Conformal Tail Risk Control for Large Language Model Alignment
Catherine Yu-Chi Chen, Jingyan Shen, Zhun Deng, Lihua Lei
TL;DR
The paper tackles tail-risk in large language model outputs by aligning human disutility with machine scores through distortion risk measures. It introduces a light calibration framework that treats the human risk as a black-box target and uses a univariate threshold $\hat{\lambda}$, selected via a conformal upper confidence bound, to control $R_\psi(F_{r_{\hat{\lambda}}})$ without retraining the model. The core contributions include establishing PAC-style guarantees for distortion-risk control via L-statistics, deriving asymptotic normality with consistent variance estimators, and proposing practical deployment strategies with finite-sample confidence. Empirical results on toxicity tasks show the proposed method (CDRC-L) achieves risk control with less conservatism and lower deployment costs than DKW- and Berk-Jones-based baselines, particularly as human-machine misalignment improves, underscoring its practical value for safe LLM deployment.
Abstract
Recent developments in large language models (LLMs) have led to their widespread usage for various tasks. The prevalence of LLMs in society implores the assurance on the reliability of their performance. In particular, risk-sensitive applications demand meticulous attention to unexpectedly poor outcomes, i.e., tail events, for instance, toxic answers, humiliating language, and offensive outputs. Due to the costly nature of acquiring human annotations, general-purpose scoring models have been created to automate the process of quantifying these tail events.
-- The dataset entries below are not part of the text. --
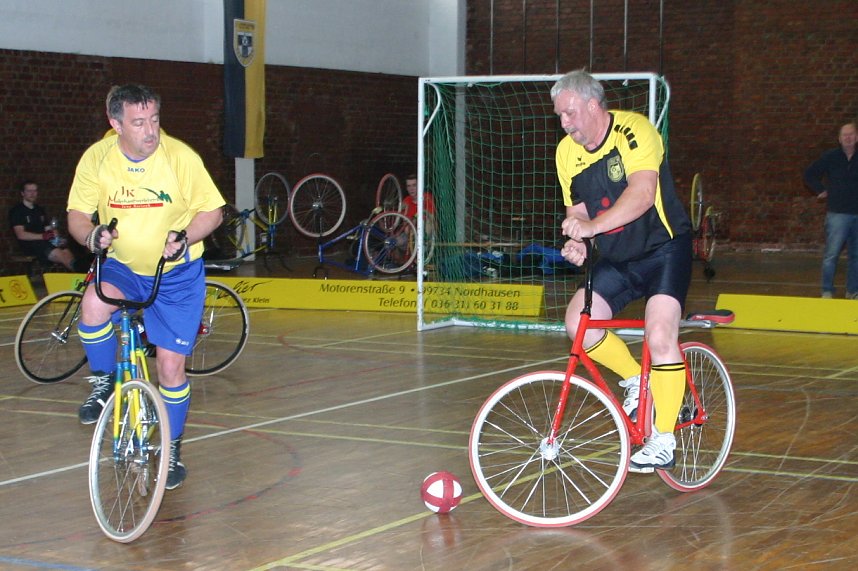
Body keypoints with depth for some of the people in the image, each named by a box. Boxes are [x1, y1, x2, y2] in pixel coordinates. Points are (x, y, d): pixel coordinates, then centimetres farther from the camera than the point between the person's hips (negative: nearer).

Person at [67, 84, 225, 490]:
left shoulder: (181, 157, -17)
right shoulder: (96, 159, -12)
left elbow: (212, 210, -7)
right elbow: (77, 214, -3)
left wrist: (184, 237, -26)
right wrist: (91, 235, -26)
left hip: (177, 276, -1)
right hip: (123, 268, 1)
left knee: (170, 365, -1)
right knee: (93, 304, -32)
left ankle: (172, 447, 22)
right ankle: (104, 383, -4)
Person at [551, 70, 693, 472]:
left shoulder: (634, 130, -19)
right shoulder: (567, 152, 1)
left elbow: (642, 193, -33)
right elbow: (577, 209, 9)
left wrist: (593, 225, -46)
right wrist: (576, 243, -13)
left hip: (663, 250, -6)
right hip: (616, 258, 6)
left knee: (659, 337, -20)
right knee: (577, 321, -14)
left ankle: (663, 442, -10)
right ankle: (635, 380, 11)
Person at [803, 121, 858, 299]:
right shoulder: (830, 157, -1)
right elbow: (809, 174, 7)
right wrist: (820, 190, 2)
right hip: (838, 213, -2)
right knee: (831, 254, -4)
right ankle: (827, 291, 3)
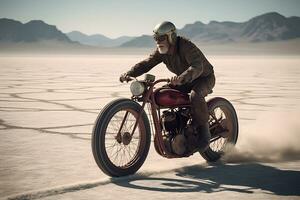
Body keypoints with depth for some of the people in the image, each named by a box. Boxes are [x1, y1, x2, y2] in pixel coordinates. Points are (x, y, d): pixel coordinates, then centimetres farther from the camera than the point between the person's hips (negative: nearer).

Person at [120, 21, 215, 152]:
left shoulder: (186, 46, -32)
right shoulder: (161, 51, -8)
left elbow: (197, 67, -46)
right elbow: (146, 63, -12)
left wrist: (181, 78, -64)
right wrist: (129, 74, -29)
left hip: (204, 77, -7)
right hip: (184, 79, 8)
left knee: (195, 95, -39)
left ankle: (204, 131, -20)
This phenomenon introduces potential human-machine misalignment between the respective scoring mechanisms. In this work, we present a lightweight calibration framework for blackbox models that ensures the alignment of humans and machines with provable guarantees. Our framework provides a rigorous approach to controlling any distortion risk measure that is characterized by a weighted average of quantiles of the loss incurred by the LLM with high confidence. The theoretical foundation of our method relies on the connection between conformal risk control and a traditional family of statistics, i.e., L-statistics. To demonstrate the utility of our framework, we conduct comprehensive experiments that address the issue of human-machine misalignment.